Perhaps unsurprisingly, the cohort had a high prevalence of nocturnal hypoxemia (74% in the entire group, as defined by a T90 of at least 1% of total sleep time). T90 was higher among those with PH, but T90 was not different among the various PH subgroups. Several PH indices on the right heart catheterization were associated with increased T90 (higher mean pulmonary artery pressure, pulmonary vascular resistance, and right atrial pressure). The authors report that exclusion of those patients on supplemental oxygen during polysomnogram, or those on PH therapy, did not significantly impact the results. When those patients who had a polysomnogram before right heart catheterization were excluded, in an effort to minimize the potential effect of PAP therapy on right heart catheterization data, there was also minimal effect. Interestingly, there was little to no association between AHI and various markers of PH severity.

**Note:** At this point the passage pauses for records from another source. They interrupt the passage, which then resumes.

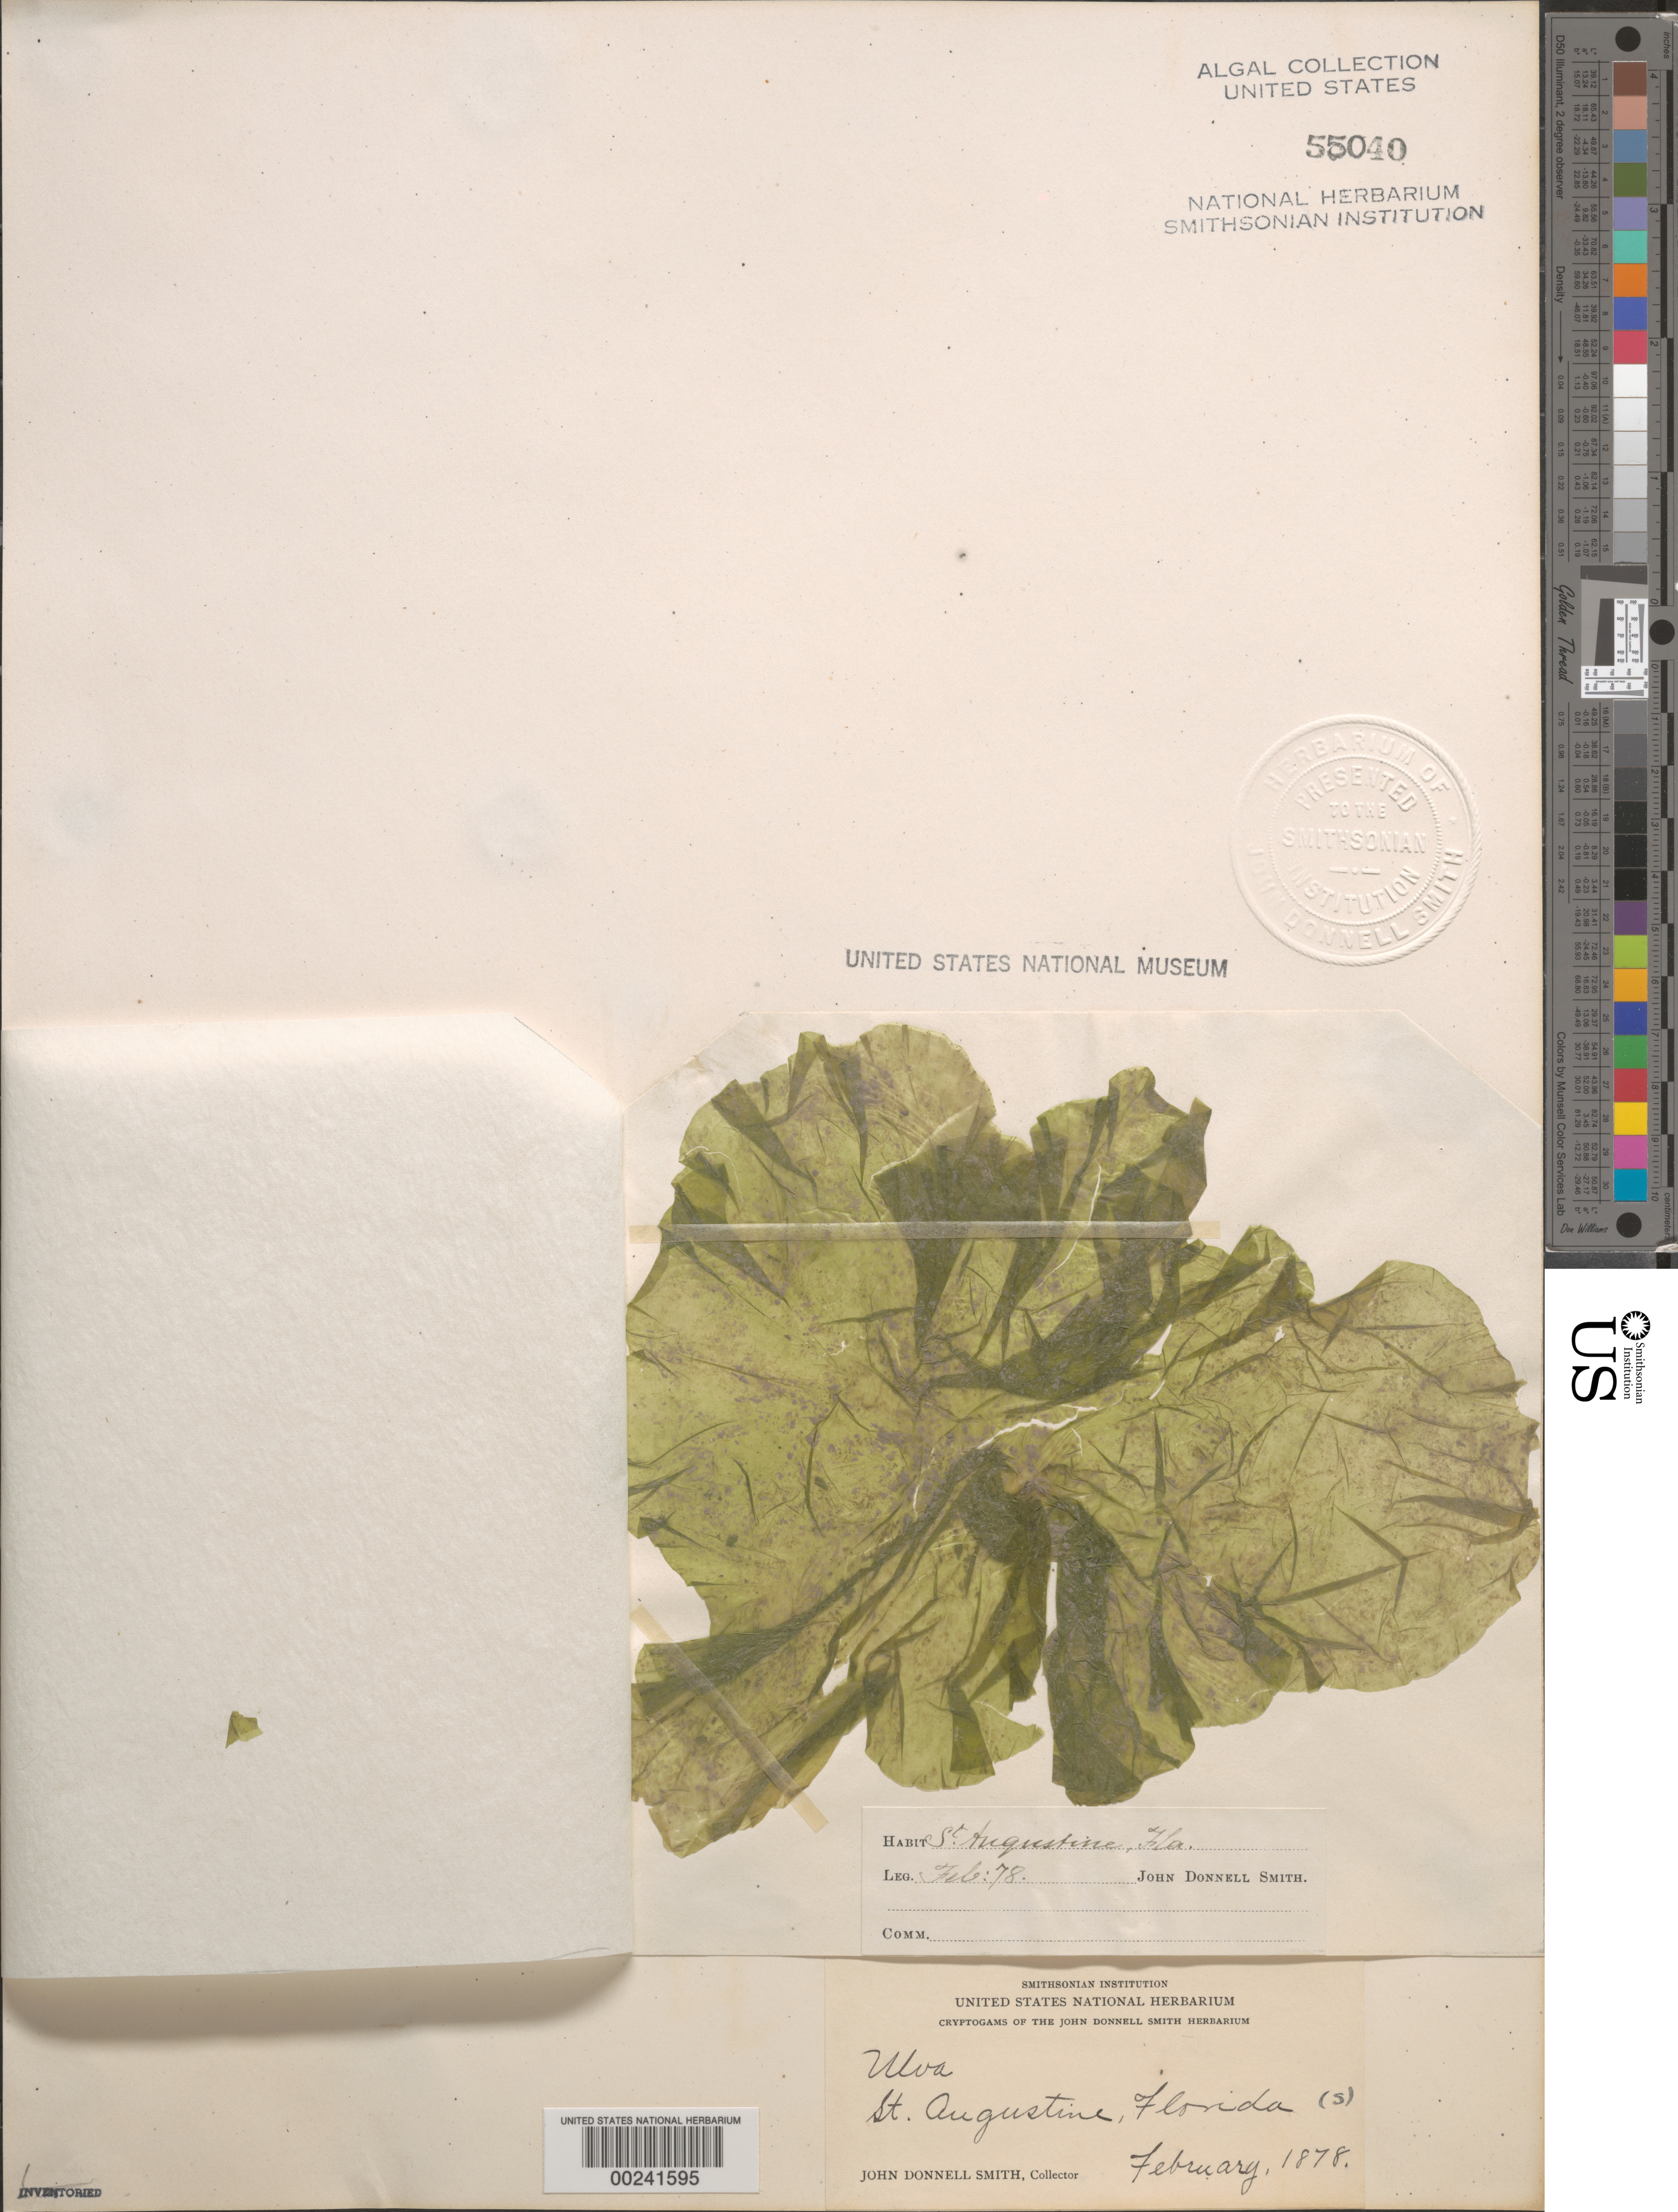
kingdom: Plantae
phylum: Chlorophyta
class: Ulvophyceae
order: Ulvales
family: Ulvaceae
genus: Ulva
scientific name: Ulva sp.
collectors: J. Donnell Smith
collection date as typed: Feb 1878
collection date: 1878-02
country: United States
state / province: Florida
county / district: Saint Johns County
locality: St. Augustine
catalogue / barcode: US 55040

There are some intriguing findings and potential implications here. First, sleep-disordered breathing and PH have not been commonly coinvestigated in a cohort of this size and containing patients from a wide spectrum of PH classes. Second, these findings suggest a possible role for supplemental oxygen in patients with PH with or without superimposed OSA. As is clear from other large cohorts, the acceptance of nasal PAP therapy in OSA is frustratingly low.12 An imperfect solution (supplemental oxygen) may have a part to play in addressing nocturnal hypoxemia, in particular, among those who cannot or will not tolerate PAP. Indeed, 1 recent trial suggested the promise of supplemental oxygen alone at improving blood pressure after PAP withdrawal.13 Could similar results be shown in PH?

However, there are some opportunities for further investigation as well. The main limitation is that, although the authors used polysomnography to characterize sleep, it may not have been used to full effect. Oxyhemoglobin desaturation indices were not presented, nor were nadir, mean, or baseline saturations. Compelling recent data have pointed to the need for more advanced metrics of hypoxic burden in OSA in relating to major cardiovascular outcomes.14,15 Without further analyses, it remains unclear whether T90 is a marker of PH severity or a manifestation of OSA severity. Moreover, respiratory events that made up the AHI—even central vs obstructive—similarly were not delineated. Sleep quality is often poor in patients with PH16; therefore, the lack of association between AHI and PH severity may reflect that the AHI here is driven primarily by a low arousal threshold in these patients. Questions remain without a deeper dive into the polysomnographic data and further mechanistic research.

The authors provide a useful substrate for further discussion. Three remaining questions are emphasized. First, should patients with PH be screened routinely for OSA? We currently recommend a sleep evaluation for these patients based on our clinical experience and some anecdotes of severe PH improving markedly with PAP therapy. Second, should patients with OSA be screened for PH? We currently perform a history and physical in this context but do not perform routine exercise testing or echocardiography. Third, in light of emerging data showing possible improvements in World Health Organization group 3 PH (in interstitial lung disease),17 should pharmacotherapy also be considered for OSA-associated PH? We applaud the authors for encouraging this discussion.

DISCLOSURE STATEMENT

The authors have seen and approved the manuscript. ResMed provided a philanthropic donation to the University of California San Diego. The authors report no conflicts of interest.